**Your objective:**
Find the string "scroll" in the entries and copy each line that has it.

**Record extracts:**
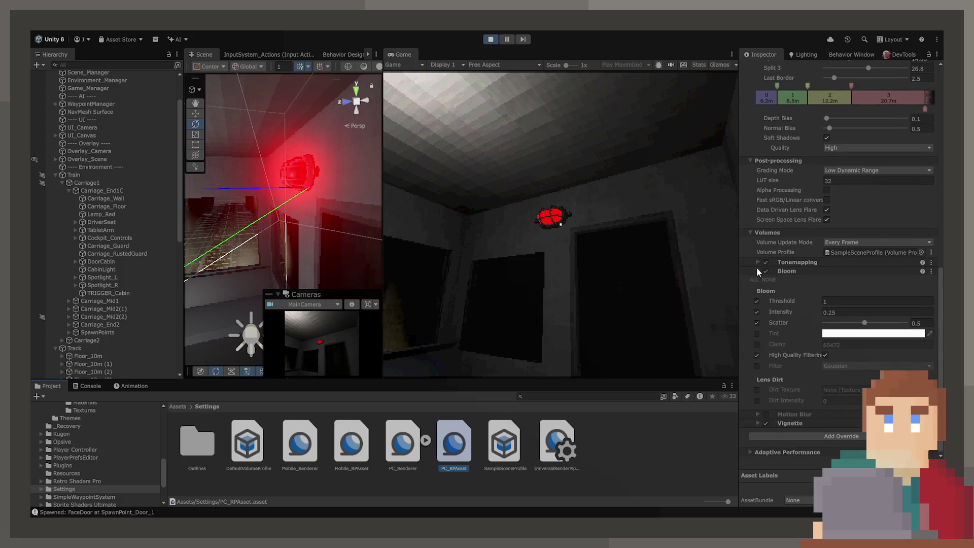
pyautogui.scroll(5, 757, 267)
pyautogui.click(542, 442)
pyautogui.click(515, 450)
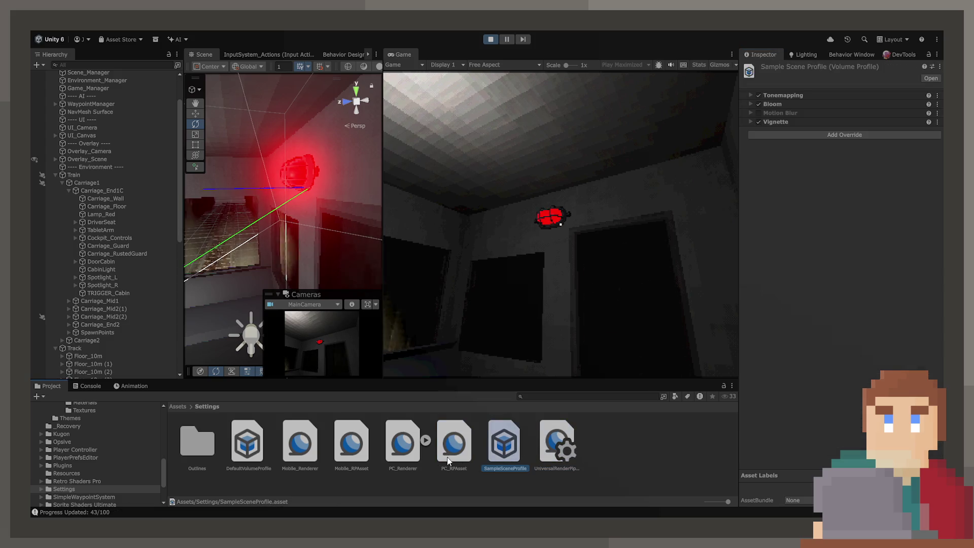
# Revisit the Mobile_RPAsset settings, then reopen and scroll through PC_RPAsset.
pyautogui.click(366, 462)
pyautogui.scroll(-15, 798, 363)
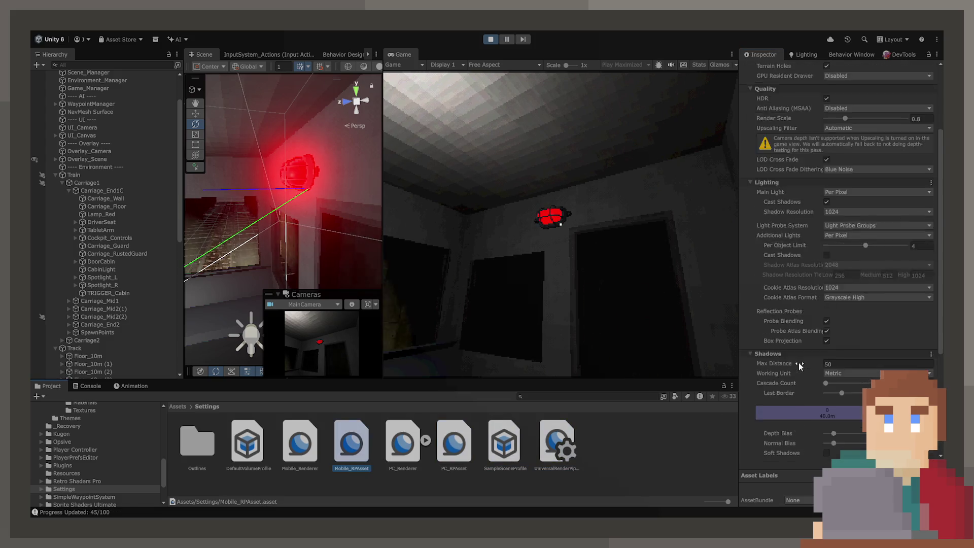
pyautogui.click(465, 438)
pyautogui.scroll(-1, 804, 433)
...
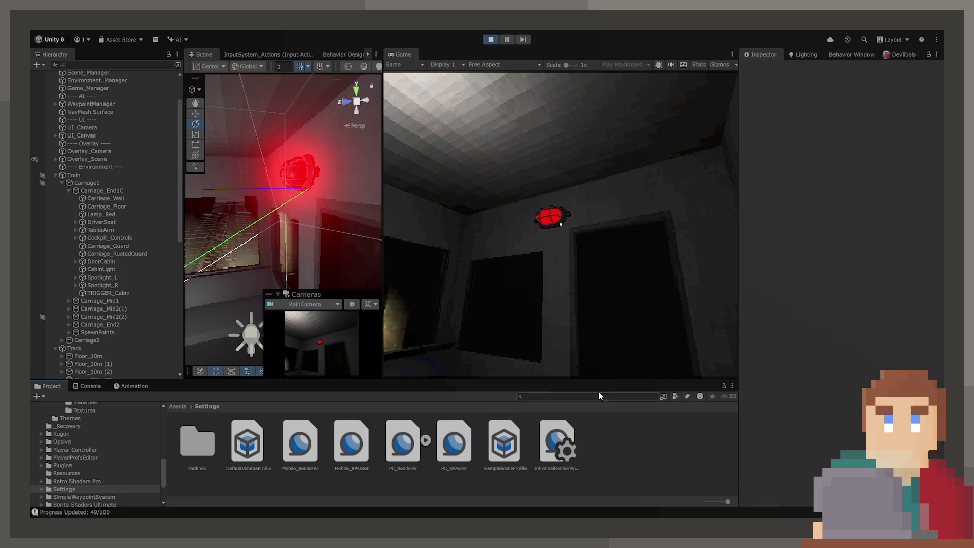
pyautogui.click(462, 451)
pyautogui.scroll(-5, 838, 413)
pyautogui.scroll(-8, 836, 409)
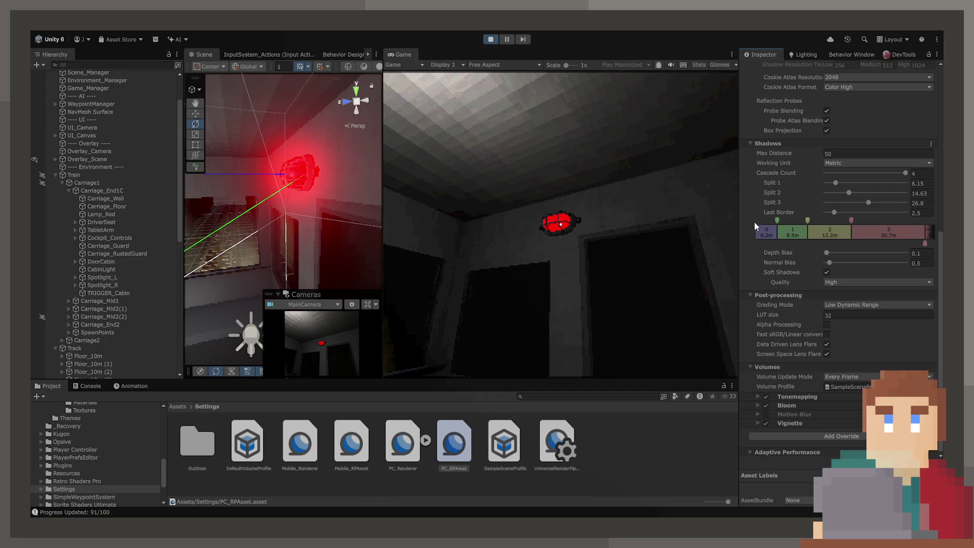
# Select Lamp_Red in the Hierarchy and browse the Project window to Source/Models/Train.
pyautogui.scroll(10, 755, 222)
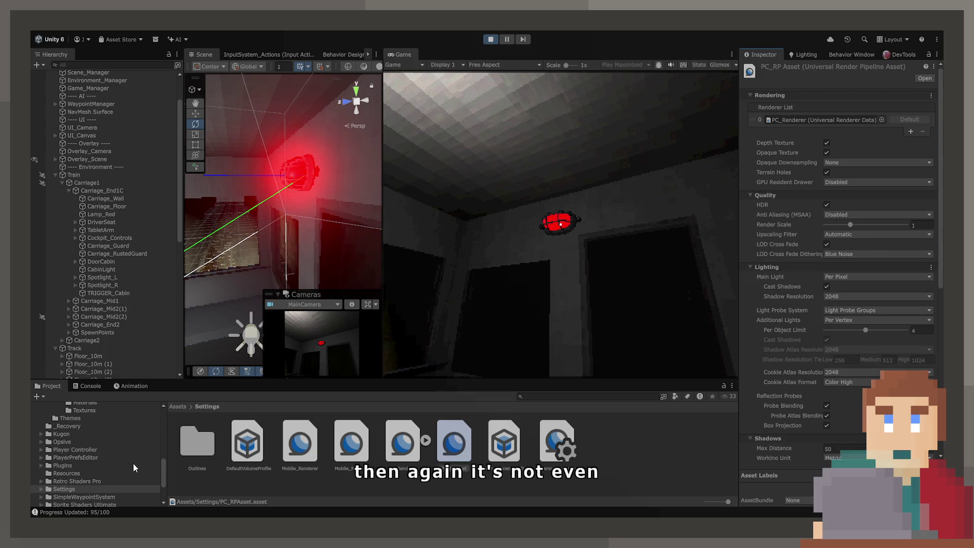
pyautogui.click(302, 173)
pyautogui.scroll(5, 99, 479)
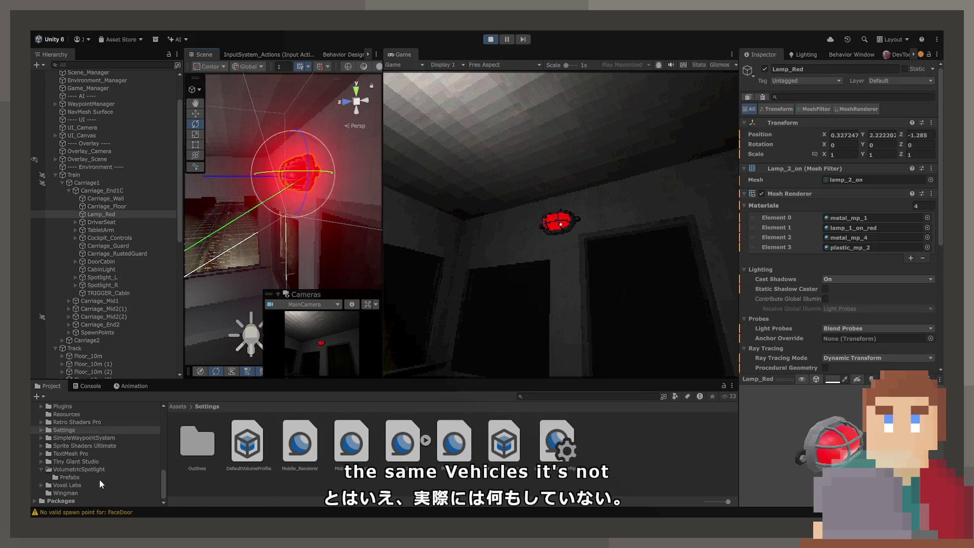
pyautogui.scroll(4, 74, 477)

**Result below:**
pyautogui.scroll(5, 757, 267)
# Revisit the Mobile_RPAsset settings, then reopen and scroll through PC_RPAsset.
pyautogui.scroll(-15, 798, 363)
pyautogui.scroll(-1, 804, 433)
pyautogui.scroll(-5, 838, 413)
pyautogui.scroll(-8, 836, 409)
pyautogui.scroll(10, 755, 222)
pyautogui.scroll(5, 99, 479)
pyautogui.scroll(4, 74, 477)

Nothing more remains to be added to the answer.